For each calendar month, compute the percent of shops that have **at least one active install of a pirated theme at any time during that month**.
- Define “active during a month” as the install interval overlapping the month:
`valid_from < next_month_start AND coalesce(valid_to, <as_of_timestamp>) >= month_start`
- Use `COALESCE(valid_to, <as_of_timestamp>)` to handle NULL `valid_to`.
### Output
- `month_start`
- `pirated_shops` (count of distinct `shop_id` with pirated theme active during the month)
- `total_shops` (count of distinct `shop_id` with any theme active during the month)
- `pirated_shop_pct` (`pirated_shops / total_shops`)
## Q2 — Estimate revenue loss “over time” (cumulative)

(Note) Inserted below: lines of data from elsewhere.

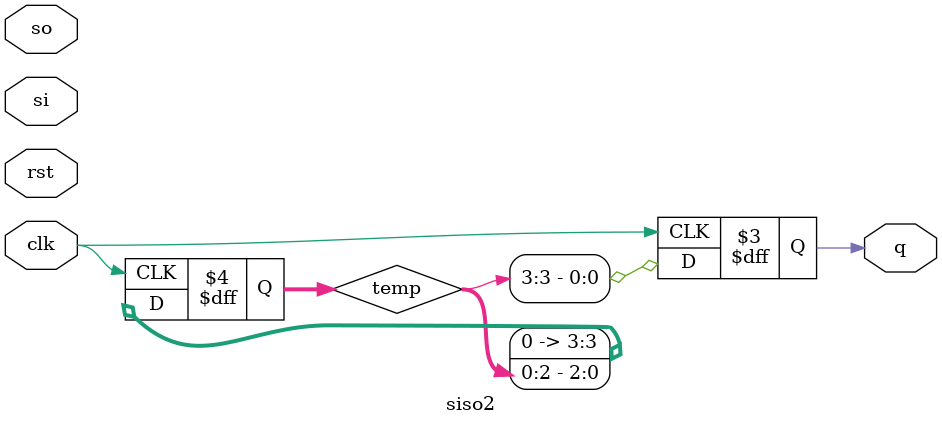
<source format=v>
module siso2(input si,so,clk,rst,output reg q);
reg [0:3]temp;

always@(posedge clk)
begin
if(rst)
q<=1'b0;
else
temp[0]<=si;
temp <= temp>>1;
q<=temp[3];
end

endmodule


</source>
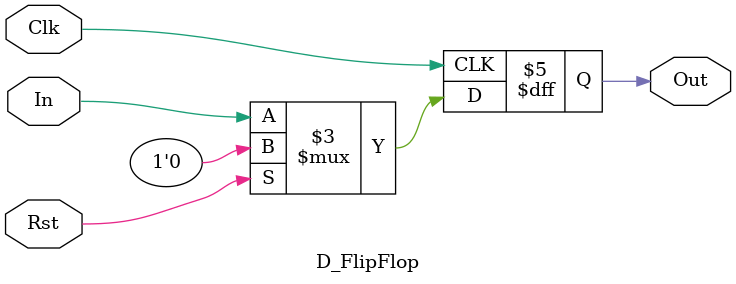
<source format=v>
`timescale 1ns / 1ps


module D_FlipFlop(Out, In, Rst, Clk);

    output reg Out;
    input In, Rst, Clk;
    
    always @(posedge Clk)
    begin
        if (Rst)
        begin
            Out <= 0;
        end
        else
        begin
            Out <= In;
        end
    end

endmodule

</source>
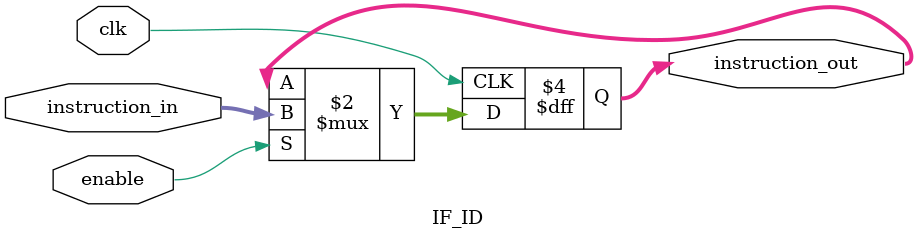
<source format=v>
module IF_ID(
    input clk,
    input enable,
    input [31:0]instruction_in,
    output reg [31:0]instruction_out
);

initial begin
    instruction_out = 32'b0;
end



always @(posedge clk)begin
    instruction_out = enable?instruction_in:instruction_out;
end


endmodule
</source>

Assume each pirated theme would have generated revenue equal to its official theme’s monthly price in `theme_prices` while it is active.
Compute:
1) `monthly_revenue_loss_usd`: for each month, sum `price_usd_per_month` across distinct `(shop_id, theme_id)` that are pirated and active during the month.
2) `cumulative_revenue_loss_usd`: the rolling cumulative sum up through each month (i.e., “as of January”, “as of February”, …).
### Output
- `month_start`
- `monthly_revenue_loss_usd`
- `cumulative_revenue_loss_usd`
Notes:
- You may use `calendar_months` and a join to expand installs into months.
- Clearly handle NULL `valid_to` using `COALESCE`.
Quick Answer: This question evaluates SQL data manipulation and time-series analytics skills, focusing on interval overlap logic, aggregation of distinct entities, and cumulative revenue calculations.